Guest Blog:What Does Young Adult Fiction Mean?
Today we are excited to bring you a guest blog post from our very good friend and author Bryan W. Alaspa! Take it, Bryan!
So, you’re a writer and you want to write young adult fiction. You are convinced that you have the stories, series or idea that will be the next Harry Potter, Divergent or Hunger Games. Great – but now what?
It’s a funny thing, but statistics show that more adults read stuff labeled “young adult” than the supposed demographic. As for what that demographic is, well, that varies too. Generally your tween years is when you get most of your young adult readers.
What does it mean to write that kind of fiction? The first thing you need to know is that your audience, even if they are tweens, do not want to be talked down to. They are very plugged into the world and they know that bad things happen. People die. People murder other people. Kids get killed. People have sex. So, eliminating all of that or using words you think a “kid” will appreciate will completely take them out of the story and toss your book aside.
I read an article once where Stephen King said if he had a chance to meet JK Rowling (he since has, but I don’t know if he ever asked this question) he would ask her about the Harry Potter books: When did you decide to stop writing them for kids and just to write them.
If you have read the series you know that happened. That first book just has a “kids” feel to it. It’s great adventure, but you can kind of tell this was meant for a younger audience. But, as the series went on, that sort of fell away. Ms. Rowling just told a tale with all of the violence and horror that fighting an evil creature like Voldemort would entail. It just happens that her characters are kids.
So, my advice would be to write the story that you have to tell.

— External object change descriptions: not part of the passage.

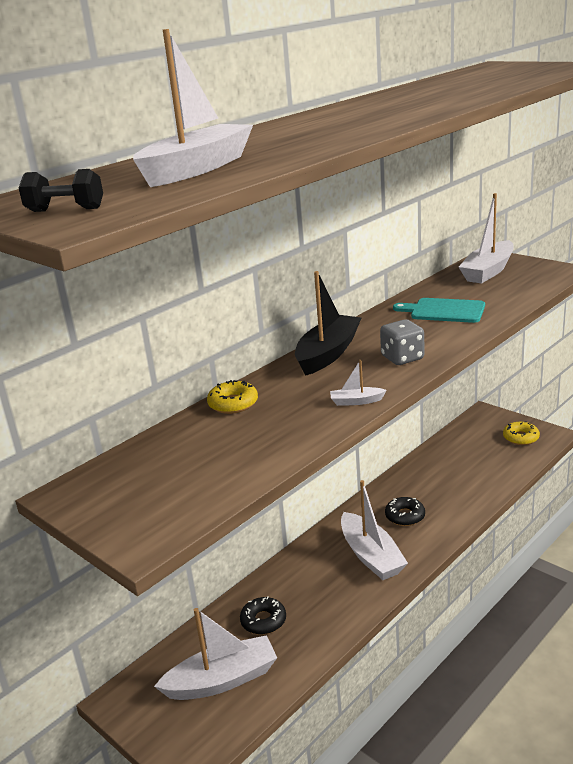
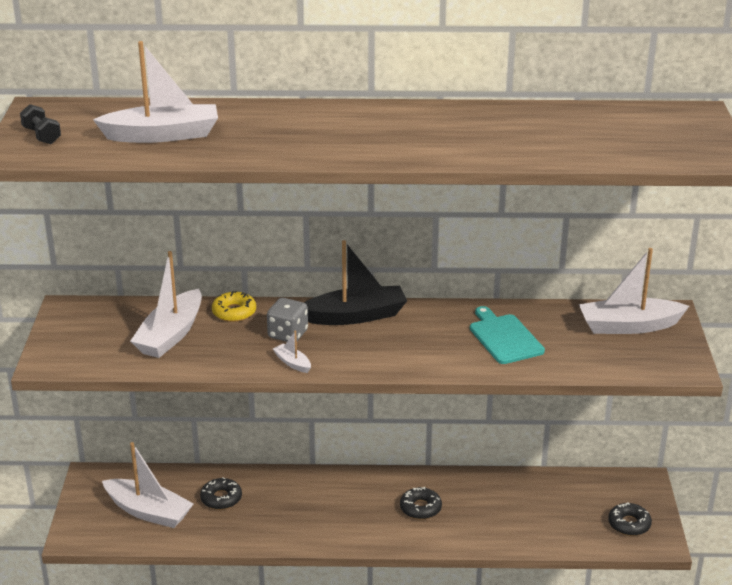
camera: 45 degrees right, 5 degrees up
(371, 556) = (349, 515): white boat -> white boat (171, 335)
(402, 358) = (387, 354): grey dice -> grey dice (288, 334)
(520, 438) = (629, 524): yellow donut -> black donut

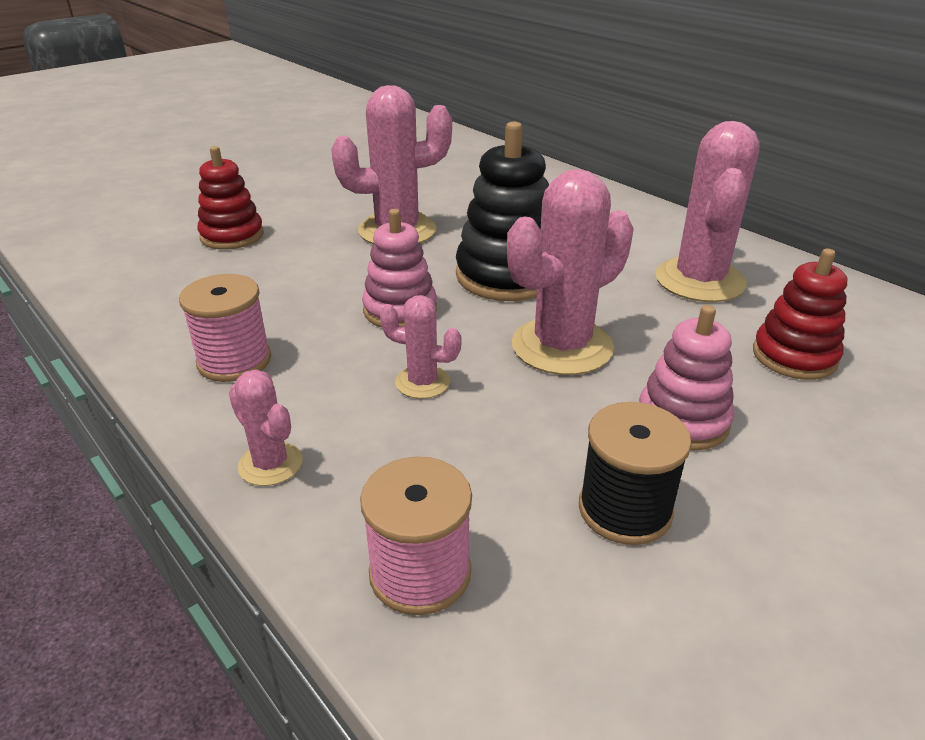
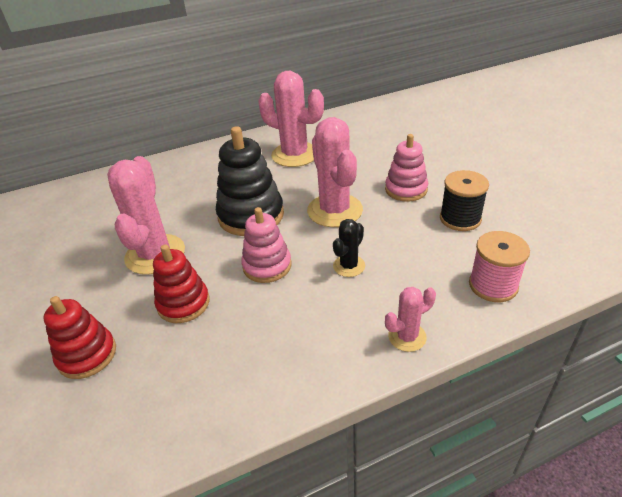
camera: 70 degrees left, 5 degrees up
(234, 361) = (291, 354): pink spool -> none
(422, 382) = (349, 266): pink cactus -> black cactus
(794, 356) = (369, 149): red stacking toy -> red stacking toy (183, 303)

Author Judy Blume has been writing books for kids for decades and yet she has tackled very adult themes head-on in most of them. That should be your tactic, too.
My first YA novel was a supernatural romance called Sapphire. It had teenage protagonists and the style was a bit different than my more “adult” novels. I made the violence a tiny bit tamer, not going into such graphic detail. I even implied sex at one point, but did that in the way a PG-13 movie will show the coupe kissing and then slowly drift over to a curtain blowing gently in the wind and then fade to black.
In my most recent novel, The Lord of Winter, there is violence. There is a very scary villain. People die. That happens because for the amount of action and destruction that happens in the novel for it not to happen would not be realistic. The key is that I focus on the characters and don’t dwell on the blood and gore like I might in a horror novel.
Kids have to deal with adult things all the time. We are more plugged in today than ever before. Teens have iPhones and tablets and they see the terrorists, the 24 hour news coverage of shootings. They deal with the fact that a white dude with a beef can get easy access to a gun and walk into their school to try and work out his issues by killing a few dozen of them. So, to create a story that doesn’t live in that kind of world is lying to the reader. You don’t want your story to be dishonest.
Never talk down to them. Tell your story. If it’s a good one, they’ll listen. If it’s a really good one, hopefully they ask for more.